# start of DATA TO PROCESS
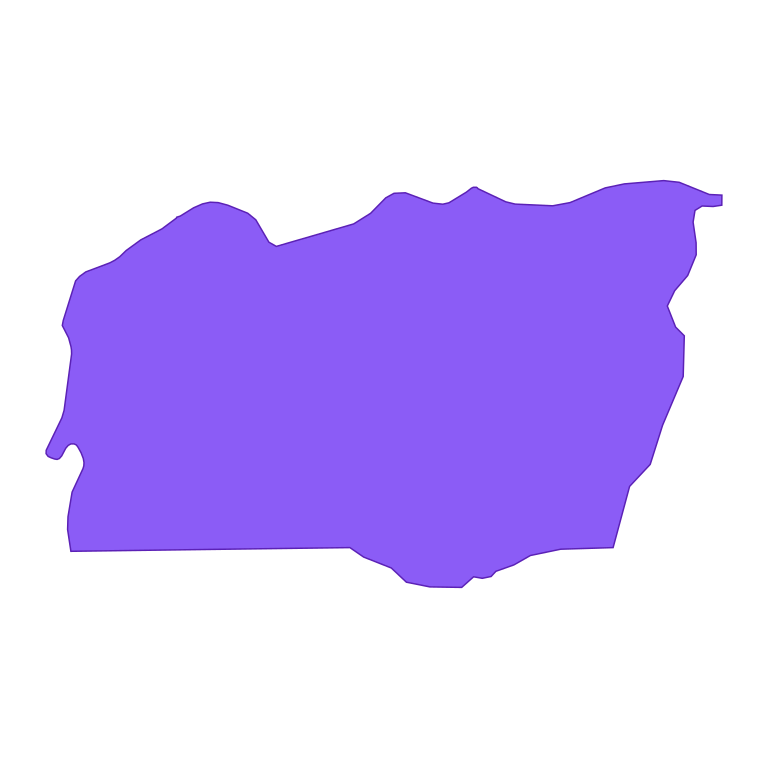 the border of Mali
{"feature_id": "GIN-5652", "entity_name": "Mali", "entity_type": "Prefecture", "adm_level": 1, "iso_a3": "GIN", "parent_name": "Guinea", "parent_adm1": "", "projection": "robinson", "projection_center": [-12.225, 12.042], "detail": "fine", "context": "isolated", "style": "filled", "palette": "violet", "viewbox_px": 768, "rotation_deg": 0, "n_neighbors": 0, "source": "natural_earth", "source_scale": "10m", "svg_char_len": 1418}
<svg xmlns="http://www.w3.org/2000/svg" viewBox="0 0 768 768"><path d="M663.7,180.6L679.2,182.3L709.3,194.5L721.9,195.1L721.8,205.2L713.1,206.5L702.1,206.0L695.0,210.4L693.1,222.1L696.1,242.8L696.2,254.8L687.7,275.5L674.7,290.7L667.3,306.0L675.6,327.1L684.3,335.8L683.2,376.5L662.6,425.2L650.2,464.4L629.6,486.4L618.6,527.2L613.1,547.6L560.7,549.2L530.4,555.5L513.9,564.9L495.9,571.3L491.1,576.5L482.3,578.3L473.6,576.8L461.7,587.4L429.8,586.9L406.4,582.2L391.3,568.0L363.7,557.1L349.9,547.6L296.2,548.3L212.2,549.4L70.9,551.3L67.6,529.5L68.0,516.7L72.1,492.1L83.0,468.6L83.8,465.9L84.0,462.6L83.3,458.5L81.1,452.8L78.0,447.2L76.4,445.0L74.1,443.9L70.9,443.9L68.2,445.4L65.7,448.3L61.7,455.9L59.4,458.5L57.1,459.4L54.6,459.0L51.1,457.8L48.1,456.4L46.1,453.7L46.2,450.3L61.9,417.8L64.1,410.3L71.6,354.0L71.5,350.0L71.0,346.7L68.6,337.8L62.3,325.5L63.3,320.3L75.6,280.9L79.6,276.4L85.8,271.9L109.7,262.9L114.7,260.3L119.8,256.7L126.2,250.5L140.9,239.8L161.9,228.9L176.4,218.1L176.7,217.2L180.2,216.1L193.6,207.8L202.5,203.9L210.2,202.2L218.2,202.6L227.8,205.2L247.7,213.2L255.8,219.8L268.9,242.2L276.3,246.4L353.7,223.9L370.6,213.3L385.8,197.8L394.0,193.3L405.4,192.8L433.0,203.1L442.8,204.2L448.9,202.8L466.3,192.2L471.4,188.2L473.3,187.3L476.5,187.3L477.4,187.9L478.0,188.7L505.7,201.8L515.2,204.1L552.7,205.8L570.0,202.6L605.2,187.9L624.3,183.9L663.7,180.6Z" fill="#8b5cf6" stroke="#5b21b6" stroke-width="1.5"/></svg>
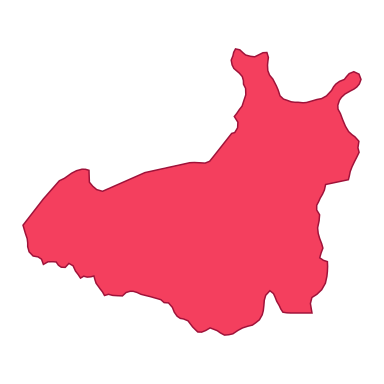 the district of Sertãozinho, São Paulo, Brazil
{"feature_id": "56859067B35864980054288", "entity_name": "Sertãozinho", "entity_type": "district", "adm_level": 2, "iso_a3": "BRA", "parent_name": "Brazil", "parent_adm1": "São Paulo", "projection": "natural_earth1", "projection_center": [-47.996, -21.105], "detail": "fine", "context": "isolated", "style": "filled", "palette": "rose", "viewbox_px": 384, "rotation_deg": 0, "n_neighbors": 0, "source": "geoboundaries", "source_scale": "gbopen_adm2", "svg_char_len": 2681}
<svg xmlns="http://www.w3.org/2000/svg" viewBox="0 0 384 384"><path d="M177.1,316.2L180.3,318.4L183.4,318.9L188.0,320.8L190.5,324.1L192.6,326.9L195.4,329.7L197.8,332.0L201.7,332.1L205.7,330.5L210.1,327.9L214.3,329.5L217.3,330.7L220.4,332.9L224.5,335.1L228.9,334.7L232.9,333.8L238.1,330.3L242.6,327.9L247.9,326.2L252.4,325.1L255.8,322.7L259.4,319.8L262.2,314.8L263.3,310.6L263.9,305.2L264.3,300.2L265.7,295.3L269.9,290.7L273.5,293.6L275.1,297.1L276.7,301.2L279.3,305.7L280.8,309.0L282.9,312.2L286.7,312.8L291.0,313.0L305.1,313.0L312.0,313.0L311.1,307.8L310.4,303.5L311.9,297.5L316.9,294.3L321.7,289.7L325.4,283.2L326.9,276.3L327.4,271.5L327.6,266.4L327.4,261.6L323.4,260.3L319.7,257.8L321.1,252.9L322.9,248.1L321.7,243.8L319.7,238.6L318.2,233.4L317.6,227.9L319.1,220.8L319.6,214.8L316.7,210.0L316.7,205.3L318.7,201.5L320.2,198.1L322.5,194.2L324.4,190.0L325.6,184.5L348.4,179.7L349.4,175.6L350.2,171.6L352.1,166.6L354.4,161.8L356.8,157.1L359.1,152.3L357.9,147.8L358.9,141.3L354.9,136.8L352.1,134.8L348.6,131.6L345.4,126.2L342.7,119.8L340.4,113.6L338.0,109.1L337.8,105.3L339.5,100.1L341.5,97.2L345.0,94.0L349.9,91.2L354.1,89.0L356.8,87.0L359.3,84.0L361.0,79.4L359.0,74.1L353.8,71.7L349.2,73.6L346.6,76.5L344.4,79.4L339.5,81.4L335.8,84.1L333.6,86.8L331.6,90.4L326.5,95.9L321.6,98.6L316.9,99.5L311.8,101.0L306.5,102.5L303.1,102.8L298.3,102.3L295.1,102.3L291.2,101.8L287.1,100.3L283.5,99.1L280.0,95.8L278.2,90.2L276.4,86.0L272.8,79.0L269.6,75.2L267.8,70.6L267.5,65.1L267.9,61.1L268.4,57.5L266.9,52.5L263.0,52.7L259.0,54.7L254.7,56.8L250.5,56.3L245.6,55.0L242.9,52.7L239.8,49.8L235.5,48.9L233.7,52.3L232.9,55.9L231.2,60.1L232.1,64.9L233.9,68.5L239.4,73.2L242.3,76.6L243.4,80.6L243.5,84.2L245.6,88.4L245.8,94.8L244.1,99.9L242.1,106.1L239.4,109.5L236.7,113.5L234.3,116.5L237.9,122.2L237.6,127.8L234.7,132.6L231.7,133.4L212.7,157.5L209.6,161.3L205.1,163.1L200.2,162.8L194.2,162.5L189.8,162.7L144.9,172.6L102.5,191.3L96.7,189.6L92.7,186.2L89.4,182.2L89.1,174.2L89.0,170.3L85.5,169.3L82.0,169.2L76.5,170.7L71.6,173.2L67.7,176.0L64.4,178.3L59.3,180.8L43.4,198.9L23.0,225.2L25.4,233.4L27.2,238.7L27.7,242.9L27.7,246.7L29.1,251.8L33.1,256.0L38.1,256.9L41.5,259.2L43.4,264.4L48.0,261.8L53.0,261.7L56.2,262.0L58.4,265.2L61.2,267.2L65.2,267.4L68.9,263.4L73.1,265.8L75.5,271.1L78.2,274.6L80.5,278.1L83.7,276.2L87.2,277.1L90.9,276.8L93.9,276.0L95.0,279.9L96.1,283.3L98.3,286.3L100.3,289.1L102.5,291.9L104.5,295.5L108.5,294.3L112.7,295.4L117.6,295.7L122.4,295.9L126.1,292.5L130.0,291.3L133.2,291.3L137.2,292.5L141.0,294.3L145.7,295.5L150.6,296.7L154.4,297.8L157.6,298.7L160.9,299.7L164.1,302.6L168.5,302.9L172.4,307.4L174.3,312.2L177.1,316.2Z" fill="#f43f5e" stroke="#9f1239" stroke-width="1.5"/></svg>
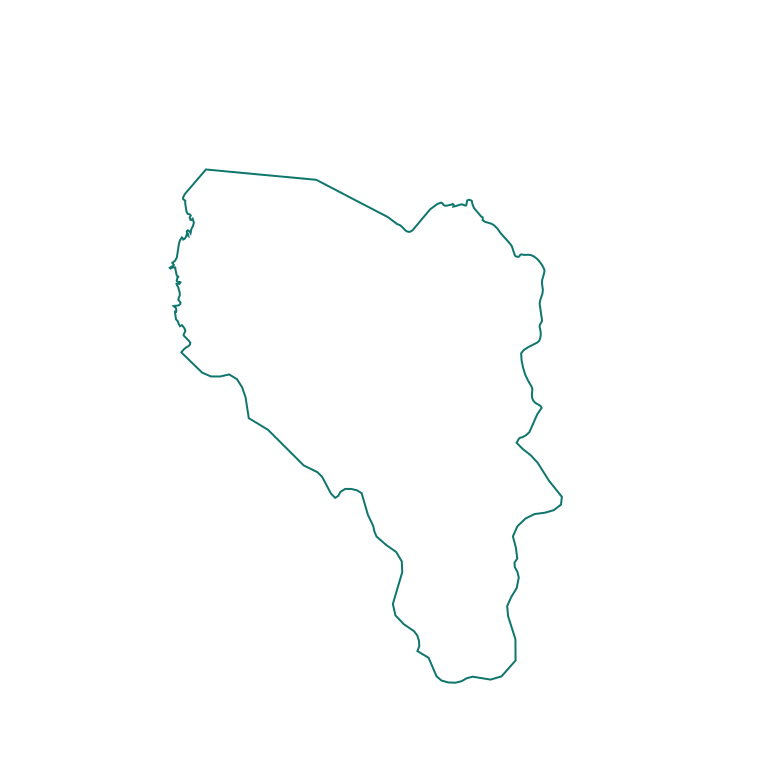 outline of Borno, rotated 308°
{"feature_id": "NGA-2839", "entity_name": "Borno", "entity_type": "State", "adm_level": 1, "iso_a3": "NGA", "parent_name": "Nigeria", "parent_adm1": "", "projection": "robinson", "projection_center": [13.296, 11.875], "detail": "fine", "context": "isolated", "style": "outline", "palette": "teal", "viewbox_px": 768, "rotation_deg": 308, "n_neighbors": 0, "source": "natural_earth", "source_scale": "10m", "svg_char_len": 3598}
<svg xmlns="http://www.w3.org/2000/svg" viewBox="0 0 768 768"><g transform="rotate(308 384 384)"><path d="M443.4,111.6L473.3,158.3L503.2,204.9L510.5,244.5L517.9,284.2L518.1,295.7L518.3,296.4L519.0,298.8L518.9,301.7L518.2,306.3L518.3,308.0L519.4,310.3L521.2,311.4L523.2,311.9L550.0,312.8L558.4,315.1L562.0,317.2L562.4,318.8L561.7,320.9L562.0,322.3L562.9,323.4L566.8,326.6L568.2,327.3L568.2,328.4L567.7,328.6L566.4,329.4L569.0,331.5L571.6,333.1L573.7,335.0L574.6,338.1L575.3,338.8L577.0,338.1L578.8,337.0L579.9,336.6L581.5,337.5L582.1,338.9L582.3,340.5L579.8,343.4L579.5,344.3L578.8,345.2L578.0,346.9L575.8,357.6L576.1,359.2L573.8,360.9L574.0,363.7L576.5,370.2L576.7,371.8L576.8,372.9L576.3,377.8L574.8,382.5L572.0,397.7L571.1,400.2L566.3,407.3L565.7,408.6L565.9,409.9L567.0,411.7L567.6,412.0L569.8,411.9L570.8,412.6L571.3,413.5L571.8,414.6L572.5,415.6L574.6,418.0L576.1,420.6L576.8,423.5L576.9,427.3L576.4,430.4L575.4,434.1L574.0,437.7L572.5,440.4L570.2,441.8L563.5,444.5L560.7,446.4L556.0,451.2L553.2,453.0L545.5,455.8L543.0,457.3L531.4,469.4L530.4,469.9L526.8,470.3L525.2,471.1L521.6,475.3L519.3,477.2L516.5,478.8L513.6,479.7L510.9,479.2L501.7,474.9L496.6,473.2L492.6,473.2L487.5,477.7L482.6,483.4L478.3,489.5L475.2,495.8L472.9,501.7L471.4,504.0L466.4,507.3L464.3,509.3L462.8,511.8L462.3,514.9L463.1,520.6L462.2,522.9L454.6,523.4L435.6,528.2L431.2,527.5L427.0,525.7L425.6,524.4L423.8,524.0L419.3,524.7L418.2,533.2L418.2,543.4L416.5,553.7L409.3,573.7L404.6,593.6L398.0,597.7L389.1,595.5L381.5,589.9L374.2,582.7L365.3,578.4L354.0,576.7L343.3,579.4L336.2,588.7L328.5,596.5L323.6,596.8L320.4,599.6L318.0,604.9L314.4,609.4L304.9,614.2L294.4,615.4L284.8,617.8L277.3,624.9L263.8,644.7L247.1,657.9L226.0,656.6L216.7,650.0L207.9,634.0L203.1,630.4L197.4,628.0L192.5,624.1L188.4,618.4L185.7,611.9L186.0,605.4L195.7,587.7L194.1,574.8L199.2,573.2L203.2,569.6L206.3,565.1L207.7,559.9L206.9,547.5L208.7,535.5L216.1,526.4L247.0,514.2L255.1,507.3L259.1,497.1L258.5,484.6L259.2,472.0L261.9,467.2L265.5,462.9L270.9,452.0L284.2,433.6L283.6,428.2L281.2,422.9L277.4,418.0L272.1,416.1L267.7,416.8L264.2,415.6L265.0,409.7L272.8,392.3L273.5,385.7L270.4,370.9L276.5,320.8L273.8,298.5L288.2,283.2L294.0,274.3L297.3,265.2L296.2,256.1L289.1,250.3L283.4,243.0L281.0,233.6L284.1,205.1L284.2,204.8L287.8,204.9L290.8,205.5L293.2,206.5L295.4,206.9L297.2,206.0L297.8,204.2L298.9,196.3L299.5,195.7L302.5,195.1L303.5,194.8L304.5,193.4L305.2,191.9L306.0,188.6L304.0,187.7L304.8,185.5L306.5,182.8L306.9,180.3L311.7,175.3L312.4,174.8L312.8,175.7L313.7,175.3L314.6,174.6L315.5,173.6L315.8,172.7L315.9,170.3L317.3,171.5L318.4,172.8L319.7,173.8L321.7,174.2L322.9,173.5L323.8,170.0L325.3,169.3L328.2,168.5L330.4,166.6L333.7,162.0L334.6,159.6L334.8,159.5L335.2,158.9L335.9,159.6L336.7,160.6L337.0,161.1L338.8,161.0L338.7,160.4L337.9,159.3L337.4,157.5L337.8,157.0L339.5,156.3L340.1,155.9L340.4,155.8L341.5,156.0L341.9,155.9L342.0,155.5L341.8,154.3L341.9,153.9L345.6,149.4L347.3,147.8L346.5,146.6L345.6,145.7L344.7,145.1L343.6,144.8L343.6,143.7L345.7,144.3L347.3,145.2L348.5,145.1L349.1,142.6L352.7,143.5L356.3,142.8L368.0,136.2L371.4,134.8L375.0,134.5L375.0,135.4L374.3,136.9L375.7,137.5L378.2,137.3L380.3,136.5L380.4,137.1L380.3,138.7L381.3,137.6L382.3,135.1L383.0,134.5L384.3,134.8L384.5,136.0L384.3,137.5L383.8,138.7L387.3,136.9L390.8,136.2L394.0,134.9L396.4,131.5L394.5,131.2L394.2,130.5L395.5,128.4L396.0,128.2L396.9,128.2L397.8,128.0L398.1,126.8L397.9,126.0L397.3,124.9L397.3,124.3L398.0,122.8L398.9,121.5L404.1,116.0L406.1,114.5L406.0,111.9L407.2,110.9L411.0,110.1L443.4,111.6Z" fill="none" stroke="#0f766e" stroke-width="2"/></g></svg>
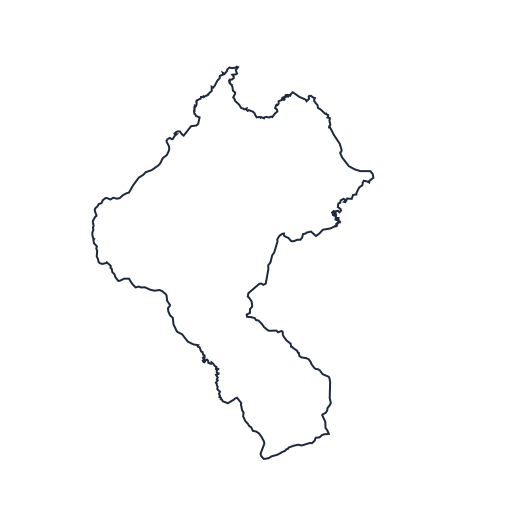 the district of Maros, Sulawesi Selatan, Indonesia, rotated 124°
{"feature_id": "22746128B73491405172020", "entity_name": "Maros", "entity_type": "district", "adm_level": 2, "iso_a3": "IDN", "parent_name": "Indonesia", "parent_adm1": "Sulawesi Selatan", "projection": "orthographic", "projection_center": [119.695, -4.965], "detail": "fine", "context": "isolated", "style": "outline", "palette": "slate", "viewbox_px": 512, "rotation_deg": 124, "n_neighbors": 0, "source": "geoboundaries", "source_scale": "gbopen_adm2", "svg_char_len": 6144}
<svg xmlns="http://www.w3.org/2000/svg" viewBox="0 0 512 512"><g transform="rotate(124 256 256)"><path d="M312.2,154.5L312.6,157.3L314.7,161.7L314.6,164.1L312.4,166.4L312.7,167.2L311.6,168.9L311.5,174.4L311.1,175.0L311.6,176.2L309.3,178.3L309.0,183.4L307.3,188.1L306.4,189.6L304.1,191.3L303.8,192.8L306.9,195.1L306.4,197.3L310.7,203.4L311.0,204.8L310.4,209.7L309.1,213.0L308.1,217.9L309.1,220.1L308.2,222.4L309.6,226.3L311.4,229.3L309.7,231.0L306.7,229.2L303.3,231.3L300.3,230.9L299.0,231.6L296.1,234.3L294.4,238.5L294.3,240.1L291.2,241.5L277.2,237.7L275.9,236.1L275.8,233.8L273.4,232.5L260.0,238.4L256.8,240.7L253.3,240.4L246.6,242.9L242.8,242.9L231.9,246.3L230.5,247.6L226.4,247.9L222.9,246.6L221.8,245.4L222.9,244.9L223.6,243.5L222.9,239.2L224.0,235.1L222.7,233.0L219.6,231.0L217.7,228.3L215.0,228.0L211.6,229.3L209.6,227.4L208.4,227.2L205.0,224.1L205.9,217.4L201.8,216.0L196.9,215.3L191.5,209.7L187.8,207.5L186.3,205.9L185.6,206.0L185.8,206.8L185.3,206.6L184.6,207.3L183.3,206.3L182.9,207.1L181.9,206.8L181.0,207.3L181.2,205.3L180.8,205.3L179.9,207.5L180.7,208.7L179.7,209.6L178.9,208.6L178.4,208.8L179.0,209.9L181.2,210.0L181.3,210.5L177.2,212.6L178.8,213.5L179.0,214.6L176.1,214.3L176.6,215.7L178.0,216.1L177.3,217.3L175.3,216.7L174.8,215.3L172.7,213.5L173.2,211.3L170.8,210.9L169.8,212.1L169.6,215.6L166.3,217.1L164.8,216.0L162.5,216.9L159.7,215.4L159.4,213.5L160.2,213.0L161.9,213.3L161.6,212.2L159.8,212.1L157.4,212.6L155.1,208.6L151.1,209.7L148.9,207.2L147.4,208.0L141.5,208.8L137.9,207.4L135.3,208.6L133.3,208.7L131.9,205.1L131.8,203.3L130.2,204.1L125.6,202.4L123.9,203.9L122.7,205.2L121.7,208.7L127.3,217.0L129.0,222.8L129.6,229.3L126.2,239.6L123.7,243.6L123.0,244.1L121.7,243.6L120.1,244.4L116.1,249.4L112.2,258.8L108.2,266.2L108.6,267.3L107.4,267.9L106.6,267.5L105.5,267.8L102.9,270.7L100.4,271.9L101.2,274.2L99.7,274.3L98.8,275.1L99.1,276.2L98.7,277.4L99.4,278.0L98.4,284.3L98.6,287.4L96.7,289.1L95.1,294.3L94.0,295.1L92.1,295.5L92.7,297.3L92.5,299.9L93.5,301.4L94.5,301.4L96.0,299.9L99.4,300.6L98.6,302.1L99.8,308.8L99.7,317.1L101.9,317.6L103.9,317.3L103.9,318.6L104.8,319.4L105.2,318.4L105.8,318.5L105.0,320.3L106.1,321.4L106.8,321.0L106.4,319.7L107.9,320.4L107.9,321.3L109.3,322.1L109.1,321.2L110.1,321.1L110.1,320.0L110.6,319.9L111.2,320.5L110.7,321.2L110.9,322.3L112.3,322.0L115.1,323.8L117.1,322.4L118.9,322.5L119.0,323.5L119.8,323.6L122.8,322.8L122.8,320.6L124.3,319.1L127.1,319.9L131.8,320.2L132.0,321.4L134.0,322.8L134.9,325.3L136.6,326.6L137.4,326.4L137.9,329.1L138.8,329.4L138.5,330.5L140.6,332.8L140.3,334.1L138.5,337.0L138.1,339.5L139.1,343.5L140.3,344.0L140.1,345.8L138.9,346.3L141.0,347.8L141.0,349.4L141.6,351.0L140.0,354.5L139.1,360.0L137.9,361.5L137.2,363.6L133.0,364.1L132.2,364.6L131.8,367.6L129.0,370.1L128.0,371.9L127.7,371.8L127.5,374.4L126.9,374.6L126.7,375.5L125.7,375.4L125.6,376.3L124.6,376.4L123.1,374.6L120.8,373.9L119.8,374.7L119.0,377.0L116.5,374.1L115.4,373.8L113.2,376.7L109.5,376.5L109.8,377.8L111.0,378.0L113.5,380.8L114.7,383.5L117.3,384.1L119.0,383.5L122.6,383.9L122.7,386.0L123.8,384.6L126.9,386.6L129.1,385.5L132.0,386.1L138.2,385.4L140.5,385.7L140.5,387.4L143.9,385.0L147.8,386.0L148.9,385.7L149.2,386.3L150.5,386.4L151.7,387.5L153.4,388.0L153.0,388.9L154.3,389.4L154.9,390.5L156.5,389.9L160.3,392.2L161.0,391.6L161.7,391.7L162.0,390.9L163.9,389.9L165.0,389.7L165.3,390.6L166.0,389.9L166.6,390.5L167.4,389.6L167.9,389.8L168.8,388.9L169.7,388.8L170.0,388.1L170.6,388.4L172.5,386.7L172.4,385.6L173.5,384.1L172.6,380.3L178.9,377.8L181.3,378.5L184.6,382.4L196.7,383.3L196.6,385.0L195.3,388.8L196.5,390.6L198.1,391.6L200.2,392.0L200.5,391.3L199.5,389.9L202.2,390.6L205.5,390.4L206.2,391.0L206.3,393.5L208.7,394.7L210.6,394.6L211.4,393.8L213.5,389.8L215.6,387.9L217.9,387.0L222.2,386.4L227.1,388.0L232.8,387.2L235.5,387.6L243.1,390.5L248.2,394.3L251.9,394.9L256.5,397.0L266.1,397.4L274.4,396.8L277.0,398.8L280.0,400.3L284.3,401.4L286.3,403.4L287.5,406.9L290.6,408.3L291.3,412.0L291.9,413.0L295.2,414.2L298.7,413.7L300.9,415.4L303.5,415.2L306.3,415.9L307.6,415.7L309.0,414.5L311.8,410.7L313.5,411.2L317.8,410.9L319.3,410.1L321.9,407.4L323.6,407.1L325.3,405.4L327.8,404.9L330.4,403.2L332.5,400.6L332.4,399.7L333.5,399.8L336.0,397.5L337.0,393.3L339.0,392.7L340.6,390.5L345.3,387.9L347.1,385.1L348.8,383.4L349.3,381.4L348.4,378.8L345.5,376.2L344.7,376.2L345.4,370.9L347.3,369.9L347.3,368.4L349.7,366.1L350.3,363.1L352.1,360.9L353.7,356.2L352.6,355.0L348.5,352.6L345.8,348.6L348.3,343.1L349.4,338.3L346.9,336.1L346.4,333.8L344.1,330.7L343.0,324.5L341.5,320.7L338.2,317.0L337.6,314.4L338.1,309.4L338.9,307.9L342.8,304.7L344.7,299.9L345.8,299.5L348.6,299.8L351.1,297.5L353.3,294.0L353.8,290.4L358.8,286.2L362.5,279.9L362.9,278.6L362.2,273.6L365.1,264.7L364.3,258.5L362.3,254.1L363.2,254.1L363.7,253.4L363.2,251.8L365.9,248.0L365.5,246.7L367.4,244.6L367.2,243.1L368.2,242.3L369.2,242.8L369.3,242.0L370.3,242.7L370.9,241.1L372.6,241.5L373.2,240.2L373.0,239.4L370.0,239.3L369.2,238.4L369.8,237.0L371.3,235.6L370.5,233.1L369.0,233.6L369.2,231.5L370.2,228.6L370.1,227.0L372.1,226.1L372.0,225.5L370.9,225.1L370.8,224.1L372.8,224.5L374.3,223.6L374.7,222.8L374.2,221.4L374.6,221.1L376.9,222.7L378.1,219.8L380.1,219.6L380.5,218.2L383.5,218.4L383.9,217.0L385.2,216.1L385.9,214.6L388.0,213.7L388.7,209.9L391.1,209.6L392.0,207.7L393.4,207.5L393.1,205.9L394.5,205.1L394.1,204.0L395.0,202.3L393.8,197.0L387.4,194.0L386.3,193.9L384.1,192.5L386.2,186.0L387.5,185.5L391.7,181.2L392.8,178.7L396.1,177.0L398.8,172.6L399.7,168.8L400.8,166.5L400.7,164.3L402.7,160.8L401.4,157.6L401.4,154.2L402.8,150.4L405.3,145.7L407.0,144.1L417.3,141.7L418.9,140.0L419.9,136.0L416.6,132.5L413.3,131.0L408.5,126.9L403.7,124.6L401.5,123.0L399.2,122.7L398.1,121.7L396.5,121.8L392.0,118.5L388.7,115.3L387.6,112.2L380.8,106.7L379.9,104.9L376.2,104.1L373.7,104.8L373.0,104.6L370.9,101.9L368.0,101.3L366.1,100.2L362.7,96.1L360.6,99.6L359.7,102.2L354.6,105.9L351.0,112.1L350.4,112.3L346.9,110.5L344.3,110.6L341.9,111.7L338.7,111.4L336.0,111.8L332.5,115.5L319.1,124.0L316.2,126.8L315.5,128.2L316.7,134.8L315.1,139.3L315.2,141.4L316.1,142.9L316.3,144.6L314.8,149.2L313.3,151.4L312.2,154.5Z" fill="none" stroke="#1e293b" stroke-width="2"/></g></svg>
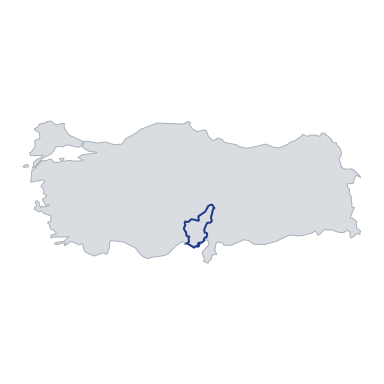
# end of DATA TO PROCESS
* [GOAL]
Copy the material word for word from its first line through the line that contains "the district of Sertãozinho, São", including both ends. Leave the pictures out.

* [REPLY]
 the border of Mali
{"feature_id": "GIN-5652", "entity_name": "Mali", "entity_type": "Prefecture", "adm_level": 1, "iso_a3": "GIN", "parent_name": "Guinea", "parent_adm1": "", "projection": "robinson", "projection_center": [-12.225, 12.042], "detail": "fine", "context": "isolated", "style": "filled", "palette": "violet", "viewbox_px": 768, "rotation_deg": 0, "n_neighbors": 0, "source": "natural_earth", "source_scale": "10m", "svg_char_len": 1418}
<svg xmlns="http://www.w3.org/2000/svg" viewBox="0 0 768 768"><path d="M663.7,180.6L679.2,182.3L709.3,194.5L721.9,195.1L721.8,205.2L713.1,206.5L702.1,206.0L695.0,210.4L693.1,222.1L696.1,242.8L696.2,254.8L687.7,275.5L674.7,290.7L667.3,306.0L675.6,327.1L684.3,335.8L683.2,376.5L662.6,425.2L650.2,464.4L629.6,486.4L618.6,527.2L613.1,547.6L560.7,549.2L530.4,555.5L513.9,564.9L495.9,571.3L491.1,576.5L482.3,578.3L473.6,576.8L461.7,587.4L429.8,586.9L406.4,582.2L391.3,568.0L363.7,557.1L349.9,547.6L296.2,548.3L212.2,549.4L70.9,551.3L67.6,529.5L68.0,516.7L72.1,492.1L83.0,468.6L83.8,465.9L84.0,462.6L83.3,458.5L81.1,452.8L78.0,447.2L76.4,445.0L74.1,443.9L70.9,443.9L68.2,445.4L65.7,448.3L61.7,455.9L59.4,458.5L57.1,459.4L54.6,459.0L51.1,457.8L48.1,456.4L46.1,453.7L46.2,450.3L61.9,417.8L64.1,410.3L71.6,354.0L71.5,350.0L71.0,346.7L68.6,337.8L62.3,325.5L63.3,320.3L75.6,280.9L79.6,276.4L85.8,271.9L109.7,262.9L114.7,260.3L119.8,256.7L126.2,250.5L140.9,239.8L161.9,228.9L176.4,218.1L176.7,217.2L180.2,216.1L193.6,207.8L202.5,203.9L210.2,202.2L218.2,202.6L227.8,205.2L247.7,213.2L255.8,219.8L268.9,242.2L276.3,246.4L353.7,223.9L370.6,213.3L385.8,197.8L394.0,193.3L405.4,192.8L433.0,203.1L442.8,204.2L448.9,202.8L466.3,192.2L471.4,188.2L473.3,187.3L476.5,187.3L477.4,187.9L478.0,188.7L505.7,201.8L515.2,204.1L552.7,205.8L570.0,202.6L605.2,187.9L624.3,183.9L663.7,180.6Z" fill="#8b5cf6" stroke="#5b21b6" stroke-width="1.5"/></svg>
 the district of Sertãozinho, São Paulo, Brazil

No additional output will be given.